Extracted records:

╔══

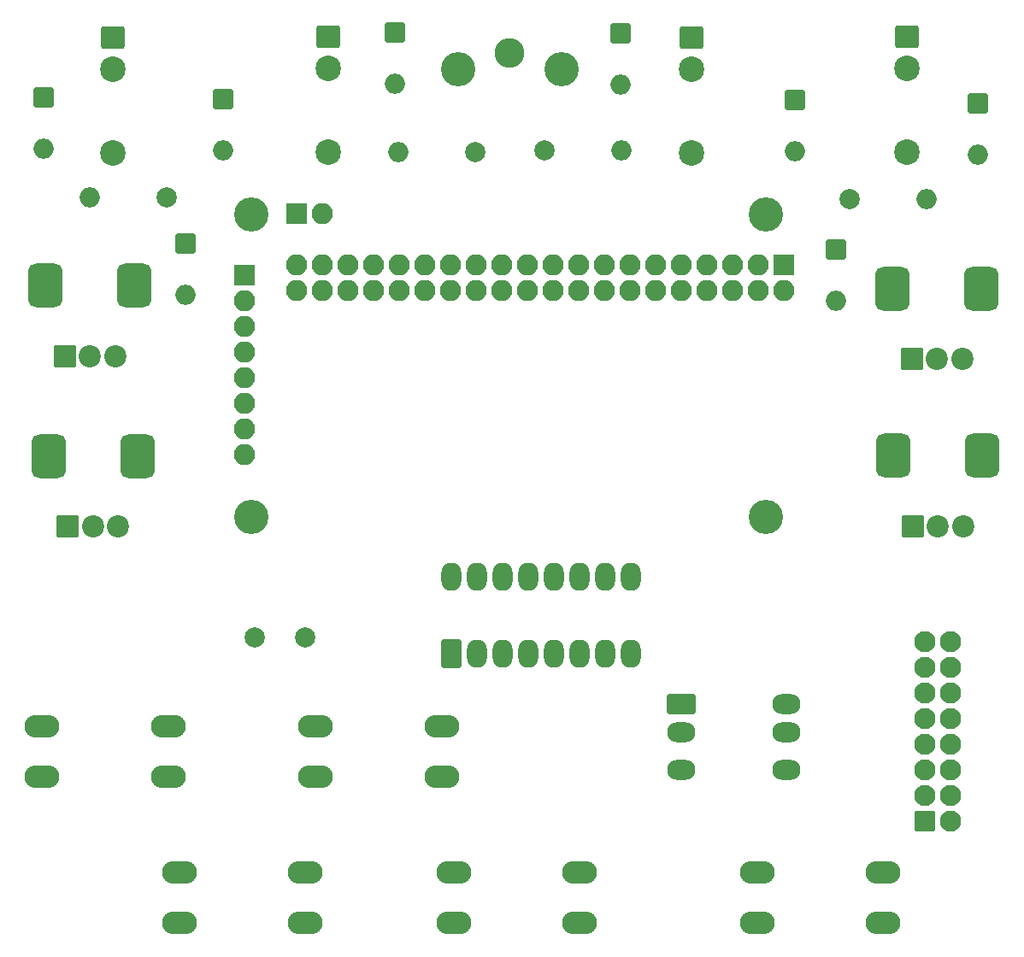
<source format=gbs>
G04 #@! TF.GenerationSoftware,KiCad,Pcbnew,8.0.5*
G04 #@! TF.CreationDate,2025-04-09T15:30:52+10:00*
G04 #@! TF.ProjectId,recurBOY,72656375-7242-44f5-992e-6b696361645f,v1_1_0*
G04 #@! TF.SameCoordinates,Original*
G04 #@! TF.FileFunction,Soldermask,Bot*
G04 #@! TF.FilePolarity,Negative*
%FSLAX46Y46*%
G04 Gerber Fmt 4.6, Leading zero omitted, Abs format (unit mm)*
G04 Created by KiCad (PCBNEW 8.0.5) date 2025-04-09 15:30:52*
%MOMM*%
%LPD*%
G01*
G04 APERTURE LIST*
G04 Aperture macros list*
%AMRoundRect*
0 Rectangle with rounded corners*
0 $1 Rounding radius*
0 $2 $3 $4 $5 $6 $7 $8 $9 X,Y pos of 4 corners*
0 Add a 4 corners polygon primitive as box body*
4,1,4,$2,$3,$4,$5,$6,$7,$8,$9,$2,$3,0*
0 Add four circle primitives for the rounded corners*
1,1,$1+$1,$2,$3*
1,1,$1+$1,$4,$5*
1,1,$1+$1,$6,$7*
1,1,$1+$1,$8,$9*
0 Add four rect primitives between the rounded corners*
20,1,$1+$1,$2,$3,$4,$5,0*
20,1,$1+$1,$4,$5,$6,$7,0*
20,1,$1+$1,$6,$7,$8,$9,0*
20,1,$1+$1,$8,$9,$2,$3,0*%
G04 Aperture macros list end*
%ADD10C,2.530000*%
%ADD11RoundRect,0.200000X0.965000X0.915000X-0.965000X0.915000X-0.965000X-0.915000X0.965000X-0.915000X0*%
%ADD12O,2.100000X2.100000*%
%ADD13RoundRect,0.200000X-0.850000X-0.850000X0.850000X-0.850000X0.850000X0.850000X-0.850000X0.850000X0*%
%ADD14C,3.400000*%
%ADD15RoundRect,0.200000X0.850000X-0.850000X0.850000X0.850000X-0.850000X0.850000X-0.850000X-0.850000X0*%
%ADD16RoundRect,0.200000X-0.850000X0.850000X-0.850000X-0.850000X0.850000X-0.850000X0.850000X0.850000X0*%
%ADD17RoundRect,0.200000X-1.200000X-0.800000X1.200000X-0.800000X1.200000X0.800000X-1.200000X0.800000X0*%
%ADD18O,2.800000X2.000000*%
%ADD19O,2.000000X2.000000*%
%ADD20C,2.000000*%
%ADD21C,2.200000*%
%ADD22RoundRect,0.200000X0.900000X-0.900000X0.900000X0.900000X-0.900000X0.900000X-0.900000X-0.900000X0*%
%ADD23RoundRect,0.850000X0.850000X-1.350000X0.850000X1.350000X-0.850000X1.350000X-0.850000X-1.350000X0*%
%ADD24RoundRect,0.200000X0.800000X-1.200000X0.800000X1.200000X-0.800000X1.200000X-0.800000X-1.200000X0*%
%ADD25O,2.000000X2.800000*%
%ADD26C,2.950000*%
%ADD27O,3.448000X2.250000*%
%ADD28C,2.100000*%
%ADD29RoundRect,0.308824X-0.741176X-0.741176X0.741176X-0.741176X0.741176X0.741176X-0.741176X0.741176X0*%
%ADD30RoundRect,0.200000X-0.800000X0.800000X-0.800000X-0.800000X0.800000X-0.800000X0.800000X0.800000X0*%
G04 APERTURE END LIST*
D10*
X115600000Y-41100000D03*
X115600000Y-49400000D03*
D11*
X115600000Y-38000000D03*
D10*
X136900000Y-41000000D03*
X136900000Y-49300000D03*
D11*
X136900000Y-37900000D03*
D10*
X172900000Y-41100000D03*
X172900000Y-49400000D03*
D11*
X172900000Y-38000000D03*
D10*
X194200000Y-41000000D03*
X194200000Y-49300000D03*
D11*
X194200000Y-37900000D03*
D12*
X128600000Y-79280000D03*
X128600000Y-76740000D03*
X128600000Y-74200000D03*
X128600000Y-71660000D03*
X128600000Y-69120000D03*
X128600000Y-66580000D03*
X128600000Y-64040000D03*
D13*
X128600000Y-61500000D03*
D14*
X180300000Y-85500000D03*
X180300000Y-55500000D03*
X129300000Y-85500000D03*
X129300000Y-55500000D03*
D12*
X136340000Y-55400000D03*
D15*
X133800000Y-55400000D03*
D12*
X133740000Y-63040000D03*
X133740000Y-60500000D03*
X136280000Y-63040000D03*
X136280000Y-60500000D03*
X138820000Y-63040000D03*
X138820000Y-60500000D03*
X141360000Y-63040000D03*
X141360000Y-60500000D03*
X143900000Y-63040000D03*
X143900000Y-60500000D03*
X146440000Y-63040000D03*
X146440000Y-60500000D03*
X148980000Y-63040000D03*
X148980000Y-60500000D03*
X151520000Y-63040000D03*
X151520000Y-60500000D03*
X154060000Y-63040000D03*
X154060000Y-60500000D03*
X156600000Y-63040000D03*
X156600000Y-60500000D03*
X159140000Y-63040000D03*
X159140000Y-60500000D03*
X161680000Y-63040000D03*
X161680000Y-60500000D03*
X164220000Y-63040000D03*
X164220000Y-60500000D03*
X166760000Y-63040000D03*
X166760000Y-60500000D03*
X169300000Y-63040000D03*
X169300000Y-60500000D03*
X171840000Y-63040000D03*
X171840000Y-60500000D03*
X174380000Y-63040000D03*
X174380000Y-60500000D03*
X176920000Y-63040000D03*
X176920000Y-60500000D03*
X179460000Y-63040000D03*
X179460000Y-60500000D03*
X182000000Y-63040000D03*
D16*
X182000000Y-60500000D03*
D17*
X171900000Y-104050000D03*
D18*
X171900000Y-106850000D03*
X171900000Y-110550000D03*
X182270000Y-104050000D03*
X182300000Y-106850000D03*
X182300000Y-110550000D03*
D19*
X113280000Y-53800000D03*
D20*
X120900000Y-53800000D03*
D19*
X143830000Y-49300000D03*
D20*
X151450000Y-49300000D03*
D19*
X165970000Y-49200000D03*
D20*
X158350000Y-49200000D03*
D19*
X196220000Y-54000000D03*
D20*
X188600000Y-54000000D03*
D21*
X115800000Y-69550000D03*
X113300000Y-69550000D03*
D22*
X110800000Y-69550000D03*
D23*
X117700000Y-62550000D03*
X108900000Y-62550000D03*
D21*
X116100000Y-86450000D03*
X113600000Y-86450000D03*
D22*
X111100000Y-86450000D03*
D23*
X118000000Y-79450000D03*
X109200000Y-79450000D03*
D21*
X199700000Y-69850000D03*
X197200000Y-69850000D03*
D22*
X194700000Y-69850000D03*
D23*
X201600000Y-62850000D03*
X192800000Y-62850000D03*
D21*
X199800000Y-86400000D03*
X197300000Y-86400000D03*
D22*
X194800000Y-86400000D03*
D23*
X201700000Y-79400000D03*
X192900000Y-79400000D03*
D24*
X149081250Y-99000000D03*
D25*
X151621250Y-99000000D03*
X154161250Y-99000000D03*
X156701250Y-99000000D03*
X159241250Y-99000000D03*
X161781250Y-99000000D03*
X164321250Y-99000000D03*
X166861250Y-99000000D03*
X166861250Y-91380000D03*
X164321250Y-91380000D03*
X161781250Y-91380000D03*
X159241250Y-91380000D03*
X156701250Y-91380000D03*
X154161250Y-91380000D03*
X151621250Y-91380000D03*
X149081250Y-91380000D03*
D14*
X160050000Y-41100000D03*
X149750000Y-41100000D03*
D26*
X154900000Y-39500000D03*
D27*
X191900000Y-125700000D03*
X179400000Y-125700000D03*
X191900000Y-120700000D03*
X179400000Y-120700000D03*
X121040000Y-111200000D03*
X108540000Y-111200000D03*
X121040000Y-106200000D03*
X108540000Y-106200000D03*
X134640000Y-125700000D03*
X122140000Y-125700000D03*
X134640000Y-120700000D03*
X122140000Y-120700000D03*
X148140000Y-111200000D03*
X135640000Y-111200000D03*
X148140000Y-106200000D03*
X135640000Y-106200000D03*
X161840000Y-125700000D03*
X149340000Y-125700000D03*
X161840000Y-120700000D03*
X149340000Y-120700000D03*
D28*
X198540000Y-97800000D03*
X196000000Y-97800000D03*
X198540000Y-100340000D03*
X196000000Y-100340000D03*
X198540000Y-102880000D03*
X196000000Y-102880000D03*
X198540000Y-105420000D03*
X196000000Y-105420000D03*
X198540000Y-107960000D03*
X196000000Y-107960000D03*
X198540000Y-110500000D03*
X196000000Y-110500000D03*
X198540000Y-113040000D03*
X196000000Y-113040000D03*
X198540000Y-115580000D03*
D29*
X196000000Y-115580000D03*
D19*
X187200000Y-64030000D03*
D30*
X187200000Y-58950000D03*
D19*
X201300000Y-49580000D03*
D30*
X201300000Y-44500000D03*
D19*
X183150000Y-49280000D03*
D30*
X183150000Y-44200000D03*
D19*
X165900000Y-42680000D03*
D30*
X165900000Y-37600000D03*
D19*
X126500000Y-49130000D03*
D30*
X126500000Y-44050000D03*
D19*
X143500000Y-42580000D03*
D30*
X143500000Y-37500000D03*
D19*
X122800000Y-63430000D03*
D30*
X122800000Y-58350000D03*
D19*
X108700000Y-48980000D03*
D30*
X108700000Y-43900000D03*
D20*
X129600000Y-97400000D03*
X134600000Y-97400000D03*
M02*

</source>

╚══

WHAT THE TASK REQUIRES:
Proceeding from the line containing "X154161250Y-99000000D03*" through the line containing "X191900000Y-125700000D03*", transcribe the lines above exactly, both end lines included.

SOLVED EXERCISE:
X154161250Y-99000000D03*
X156701250Y-99000000D03*
X159241250Y-99000000D03*
X161781250Y-99000000D03*
X164321250Y-99000000D03*
X166861250Y-99000000D03*
X166861250Y-91380000D03*
X164321250Y-91380000D03*
X161781250Y-91380000D03*
X159241250Y-91380000D03*
X156701250Y-91380000D03*
X154161250Y-91380000D03*
X151621250Y-91380000D03*
X149081250Y-91380000D03*
D14*
X160050000Y-41100000D03*
X149750000Y-41100000D03*
D26*
X154900000Y-39500000D03*
D27*
X191900000Y-125700000D03*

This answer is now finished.